### Document passage
+ + +
Andalusi script, said to be Europe’s only indigenous way of writing the Holy Qur’an, is a style that is at once arrestingly beautiful and astonishingly easy to pick up.
This latter feature was what made it the vehicle for the production of literally millions of copies of books in al-Andalus, from works on the Islamic sciences to botany, medicine, astronomy, poetry, chemistry, agriculture and much more. This was in turn the catalyst for the Enlightenment in Europe, opening the doors of knowledge to all.
But with the fall of Al-Andalus in 1492, and the abolition of Arabic in Spain shortly after, this script had to go underground, with documents hidden in false walls, or into the diaspora, reaching places as far afield as Morocco, Turkey and even Mali.
Cut off from its native Spain, however, it gradually fell into disuse - until the modern era, when calligraphers, many of them Western-born, recognized the value of this bridge between East and West and began to revive it.
From the history of the script to the techniques and materials involved, this is the story of how something as simple as pen and paper can transform the lives of individuals and societies at the broadest level, preserving and conveying that most valuable of treasures: knowledge.
+ + +
### Tasks to carry out
1) Write out the part of the Andalusi script passage that starts with "But with the" and ends with "to revive it.".
2) According to the Andalusi script passage, why did the script become the means of producing millions of books in al-Andalus?
The material that comes next is separate from the Andalusi script passage.

### Stored data
+ + +
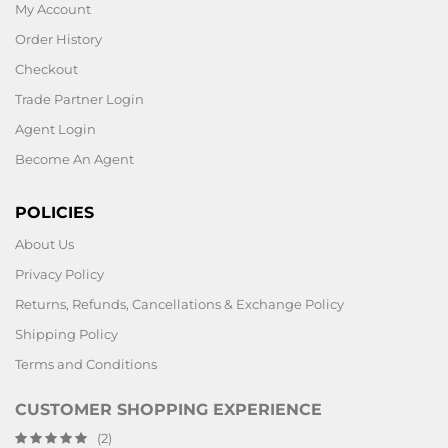
My Account
Order History
Checkout
Trade Partner Login
Agent Login
Become An Agent
POLICIES
About Us
Privacy Policy
Returns, Refunds, Cancellations & Exchange Policy
Shipping Policy
Terms and Conditions
CUSTOMER SHOPPING EXPERIENCE
(2)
+ + +
### Responses for each task
1)
But with the fall of Al-Andalus in 1492, and the abolition of Arabic in Spain shortly after, this script had to go underground, with documents hidden in false walls, or into the diaspora, reaching places as far afield as Morocco, Turkey and even Mali.
Cut off from its native Spain, however, it gradually fell into disuse - until the modern era, when calligraphers, many of them Western-born, recognized the value of this bridge between East and West and began to revive it.

2) The script was astonishingly easy to pick up. That ease made it the vehicle for copying millions of books on subjects from the Islamic sciences to botany, medicine, astronomy, poetry, chemistry and agriculture.